▶ [Problem requirements]: Reproduce the full listing below unchanged, apart from the pictures.

▶ [Data excerpts]:

--- --- ---

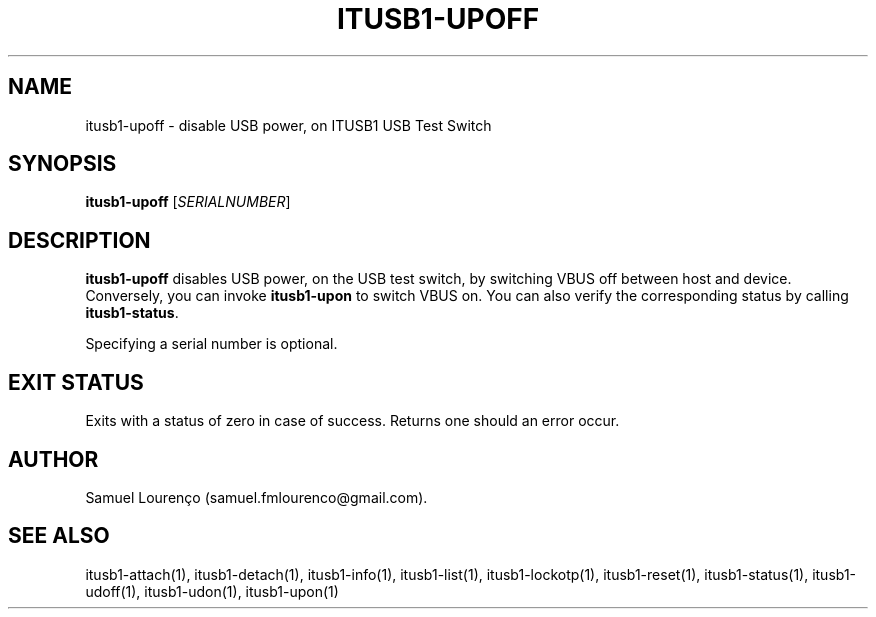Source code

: .TH ITUSB1-UPOFF 1
.SH NAME
itusb1-upoff \- disable USB power, on ITUSB1 USB Test Switch
.SH SYNOPSIS
.B itusb1-upoff
.RI [ SERIALNUMBER ]
.SH DESCRIPTION
.B itusb1-upoff
disables USB power, on the USB test switch, by switching VBUS off between host
and device. Conversely, you can invoke
.B itusb1-upon
to switch VBUS on. You can also verify the corresponding status by
calling
.BR itusb1-status .

Specifying a serial number is optional.
.SH "EXIT STATUS"
Exits with a status of zero in case of success. Returns one should an error
occur.
.SH AUTHOR
Samuel Lourenço (samuel.fmlourenco@gmail.com).
.SH "SEE ALSO"
itusb1-attach(1), itusb1-detach(1), itusb1-info(1), itusb1-list(1),
itusb1-lockotp(1), itusb1-reset(1), itusb1-status(1), itusb1-udoff(1),
itusb1-udon(1), itusb1-upon(1)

--- --- ---

▶ [Written response]:
Source code

: .TH ITUSB1-UPOFF 1
.SH NAME
itusb1-upoff \- disable USB power, on ITUSB1 USB Test Switch
.SH SYNOPSIS
.B itusb1-upoff
.RI [ SERIALNUMBER ]
.SH DESCRIPTION
.B itusb1-upoff
disables USB power, on the USB test switch, by switching VBUS off between host
and device. Conversely, you can invoke
.B itusb1-upon
to switch VBUS on. You can also verify the corresponding status by
calling
.BR itusb1-status .

Specifying a serial number is optional.
.SH "EXIT STATUS"
Exits with a status of zero in case of success. Returns one should an error
occur.
.SH AUTHOR
Samuel Lourenço (samuel.fmlourenco@gmail.com).
.SH "SEE ALSO"
itusb1-attach(1), itusb1-detach(1), itusb1-info(1), itusb1-list(1),
itusb1-lockotp(1), itusb1-reset(1), itusb1-status(1), itusb1-udoff(1),
itusb1-udon(1), itusb1-upon(1)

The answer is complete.